======== Exercise inputs ========

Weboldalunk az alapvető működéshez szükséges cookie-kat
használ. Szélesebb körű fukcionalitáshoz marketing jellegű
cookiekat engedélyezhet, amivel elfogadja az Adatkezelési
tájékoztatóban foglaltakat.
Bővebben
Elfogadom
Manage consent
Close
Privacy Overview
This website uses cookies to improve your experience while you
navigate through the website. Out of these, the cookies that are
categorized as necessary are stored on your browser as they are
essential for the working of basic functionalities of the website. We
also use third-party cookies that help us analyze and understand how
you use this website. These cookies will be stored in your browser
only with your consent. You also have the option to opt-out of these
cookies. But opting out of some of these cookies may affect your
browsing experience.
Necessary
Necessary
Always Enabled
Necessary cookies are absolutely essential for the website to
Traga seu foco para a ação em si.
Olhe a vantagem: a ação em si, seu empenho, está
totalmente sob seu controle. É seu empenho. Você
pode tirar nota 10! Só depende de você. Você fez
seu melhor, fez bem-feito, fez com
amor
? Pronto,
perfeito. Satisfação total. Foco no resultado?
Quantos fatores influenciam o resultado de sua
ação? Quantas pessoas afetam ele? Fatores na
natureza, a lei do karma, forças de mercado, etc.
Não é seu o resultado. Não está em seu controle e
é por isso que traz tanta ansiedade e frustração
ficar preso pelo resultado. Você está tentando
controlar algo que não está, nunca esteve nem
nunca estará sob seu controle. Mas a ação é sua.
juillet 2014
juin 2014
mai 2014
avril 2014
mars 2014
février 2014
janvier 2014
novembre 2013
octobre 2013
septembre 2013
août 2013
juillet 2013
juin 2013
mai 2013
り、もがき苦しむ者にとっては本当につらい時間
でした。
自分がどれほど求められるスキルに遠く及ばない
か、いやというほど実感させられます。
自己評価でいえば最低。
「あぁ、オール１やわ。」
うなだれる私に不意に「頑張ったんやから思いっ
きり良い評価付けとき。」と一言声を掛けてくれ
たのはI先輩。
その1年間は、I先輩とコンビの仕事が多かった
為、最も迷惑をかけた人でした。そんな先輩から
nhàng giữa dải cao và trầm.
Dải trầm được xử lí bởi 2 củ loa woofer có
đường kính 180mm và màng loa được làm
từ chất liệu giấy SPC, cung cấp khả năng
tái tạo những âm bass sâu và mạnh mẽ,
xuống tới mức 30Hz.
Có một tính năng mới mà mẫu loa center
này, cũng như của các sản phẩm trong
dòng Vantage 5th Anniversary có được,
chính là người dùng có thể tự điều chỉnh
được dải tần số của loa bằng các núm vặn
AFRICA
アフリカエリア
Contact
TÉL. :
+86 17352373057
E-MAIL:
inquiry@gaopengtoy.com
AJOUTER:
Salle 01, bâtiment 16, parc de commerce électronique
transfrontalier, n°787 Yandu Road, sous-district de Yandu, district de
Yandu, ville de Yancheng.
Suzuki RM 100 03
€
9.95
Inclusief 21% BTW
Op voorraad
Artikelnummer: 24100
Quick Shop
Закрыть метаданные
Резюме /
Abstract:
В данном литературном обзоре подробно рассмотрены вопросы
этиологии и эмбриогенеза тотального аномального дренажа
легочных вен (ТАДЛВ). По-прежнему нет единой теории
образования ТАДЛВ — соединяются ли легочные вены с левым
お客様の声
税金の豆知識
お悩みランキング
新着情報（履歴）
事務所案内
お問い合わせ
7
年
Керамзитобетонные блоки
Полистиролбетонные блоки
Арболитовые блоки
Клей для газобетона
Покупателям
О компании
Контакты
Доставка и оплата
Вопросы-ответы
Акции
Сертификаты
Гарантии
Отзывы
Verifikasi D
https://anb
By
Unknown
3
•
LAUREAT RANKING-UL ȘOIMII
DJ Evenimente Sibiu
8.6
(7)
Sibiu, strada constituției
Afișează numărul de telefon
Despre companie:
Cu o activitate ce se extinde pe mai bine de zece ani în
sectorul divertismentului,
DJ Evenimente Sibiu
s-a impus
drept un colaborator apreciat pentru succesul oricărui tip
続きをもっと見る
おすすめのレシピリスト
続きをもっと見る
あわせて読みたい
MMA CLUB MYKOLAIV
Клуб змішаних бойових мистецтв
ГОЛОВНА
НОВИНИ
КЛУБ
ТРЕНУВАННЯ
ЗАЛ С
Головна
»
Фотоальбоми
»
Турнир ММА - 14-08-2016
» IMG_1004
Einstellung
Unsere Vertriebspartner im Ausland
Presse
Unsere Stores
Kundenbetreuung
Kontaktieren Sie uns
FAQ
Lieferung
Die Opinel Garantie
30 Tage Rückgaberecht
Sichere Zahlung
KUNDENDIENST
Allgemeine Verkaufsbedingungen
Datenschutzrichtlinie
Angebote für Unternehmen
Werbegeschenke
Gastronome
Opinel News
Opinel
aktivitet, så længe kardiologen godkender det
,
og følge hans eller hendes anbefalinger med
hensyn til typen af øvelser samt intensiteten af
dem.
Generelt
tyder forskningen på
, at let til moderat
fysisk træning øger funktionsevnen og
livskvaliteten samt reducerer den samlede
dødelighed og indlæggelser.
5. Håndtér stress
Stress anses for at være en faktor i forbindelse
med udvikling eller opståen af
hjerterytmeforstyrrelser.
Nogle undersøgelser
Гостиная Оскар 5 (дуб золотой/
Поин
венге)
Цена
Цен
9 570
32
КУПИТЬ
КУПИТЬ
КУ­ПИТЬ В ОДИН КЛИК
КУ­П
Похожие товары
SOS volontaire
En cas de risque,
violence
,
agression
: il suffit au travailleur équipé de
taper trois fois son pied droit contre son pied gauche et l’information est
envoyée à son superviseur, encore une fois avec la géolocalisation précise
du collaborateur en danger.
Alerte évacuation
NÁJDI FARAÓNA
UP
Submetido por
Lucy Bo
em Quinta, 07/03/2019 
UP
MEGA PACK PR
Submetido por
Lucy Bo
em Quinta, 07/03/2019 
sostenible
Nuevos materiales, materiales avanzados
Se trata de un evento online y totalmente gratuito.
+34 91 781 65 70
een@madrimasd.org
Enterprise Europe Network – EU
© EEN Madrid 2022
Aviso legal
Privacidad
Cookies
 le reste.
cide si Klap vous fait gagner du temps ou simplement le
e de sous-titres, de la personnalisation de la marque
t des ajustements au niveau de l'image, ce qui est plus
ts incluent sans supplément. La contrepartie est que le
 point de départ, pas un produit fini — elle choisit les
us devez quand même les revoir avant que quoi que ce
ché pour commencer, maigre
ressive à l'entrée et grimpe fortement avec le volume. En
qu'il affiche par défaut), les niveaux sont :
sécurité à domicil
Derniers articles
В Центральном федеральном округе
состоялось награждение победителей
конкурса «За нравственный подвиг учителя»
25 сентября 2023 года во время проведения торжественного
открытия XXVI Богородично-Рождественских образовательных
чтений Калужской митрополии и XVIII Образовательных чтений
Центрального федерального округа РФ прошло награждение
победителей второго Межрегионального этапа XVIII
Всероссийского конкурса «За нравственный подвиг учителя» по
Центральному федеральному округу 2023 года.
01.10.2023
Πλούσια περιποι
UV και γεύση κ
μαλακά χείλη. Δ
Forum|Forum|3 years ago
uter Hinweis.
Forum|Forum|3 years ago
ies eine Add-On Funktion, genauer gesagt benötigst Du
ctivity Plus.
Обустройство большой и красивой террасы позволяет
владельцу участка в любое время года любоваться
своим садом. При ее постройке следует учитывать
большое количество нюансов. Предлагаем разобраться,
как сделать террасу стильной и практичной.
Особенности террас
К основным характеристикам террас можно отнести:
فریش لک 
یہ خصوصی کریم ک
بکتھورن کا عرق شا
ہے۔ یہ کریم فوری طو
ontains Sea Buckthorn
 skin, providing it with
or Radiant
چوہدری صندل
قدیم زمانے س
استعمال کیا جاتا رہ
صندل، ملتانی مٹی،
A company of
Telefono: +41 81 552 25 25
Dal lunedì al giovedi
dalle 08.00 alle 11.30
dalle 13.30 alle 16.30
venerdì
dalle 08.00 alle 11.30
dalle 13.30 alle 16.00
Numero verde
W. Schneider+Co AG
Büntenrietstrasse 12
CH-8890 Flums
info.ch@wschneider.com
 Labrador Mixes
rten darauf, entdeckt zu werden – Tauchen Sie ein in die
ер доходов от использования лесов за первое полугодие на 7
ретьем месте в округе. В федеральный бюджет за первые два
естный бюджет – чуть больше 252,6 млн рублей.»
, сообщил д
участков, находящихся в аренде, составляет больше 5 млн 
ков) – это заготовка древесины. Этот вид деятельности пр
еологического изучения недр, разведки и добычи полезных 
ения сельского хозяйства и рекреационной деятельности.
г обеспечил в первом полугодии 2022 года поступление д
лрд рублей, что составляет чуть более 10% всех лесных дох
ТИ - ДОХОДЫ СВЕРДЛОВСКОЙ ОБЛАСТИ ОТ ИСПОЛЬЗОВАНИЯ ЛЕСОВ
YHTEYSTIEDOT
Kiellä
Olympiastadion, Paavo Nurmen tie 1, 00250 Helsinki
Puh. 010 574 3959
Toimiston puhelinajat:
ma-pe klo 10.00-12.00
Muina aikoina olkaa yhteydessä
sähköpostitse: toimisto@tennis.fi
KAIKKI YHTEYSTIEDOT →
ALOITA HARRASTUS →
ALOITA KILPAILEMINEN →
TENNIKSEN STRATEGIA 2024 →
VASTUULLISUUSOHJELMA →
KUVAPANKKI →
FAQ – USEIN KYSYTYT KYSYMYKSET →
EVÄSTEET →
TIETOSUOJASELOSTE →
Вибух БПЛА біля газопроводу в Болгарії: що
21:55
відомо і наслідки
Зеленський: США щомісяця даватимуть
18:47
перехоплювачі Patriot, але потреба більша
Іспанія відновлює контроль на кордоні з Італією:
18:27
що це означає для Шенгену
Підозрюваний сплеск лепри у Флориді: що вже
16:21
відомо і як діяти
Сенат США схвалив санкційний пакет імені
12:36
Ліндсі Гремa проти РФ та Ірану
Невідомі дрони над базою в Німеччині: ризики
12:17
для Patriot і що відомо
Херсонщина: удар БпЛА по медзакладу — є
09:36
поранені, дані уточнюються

========

» **Your goal**
Return the lines from the beginning of the records up to and including the line containing "only with your".

» **Response for this exercise**
Weboldalunk az alapvető működéshez szükséges cookie-kat
használ. Szélesebb körű fukcionalitáshoz marketing jellegű
cookiekat engedélyezhet, amivel elfogadja az Adatkezelési
tájékoztatóban foglaltakat.
Bővebben
Elfogadom
Manage consent
Close
Privacy Overview
This website uses cookies to improve your experience while you
navigate through the website. Out of these, the cookies that are
categorized as necessary are stored on your browser as they are
essential for the working of basic functionalities of the website. We
also use third-party cookies that help us analyze and understand how
you use this website. These cookies will be stored in your browser
only with your consent. You also have the option to opt-out of these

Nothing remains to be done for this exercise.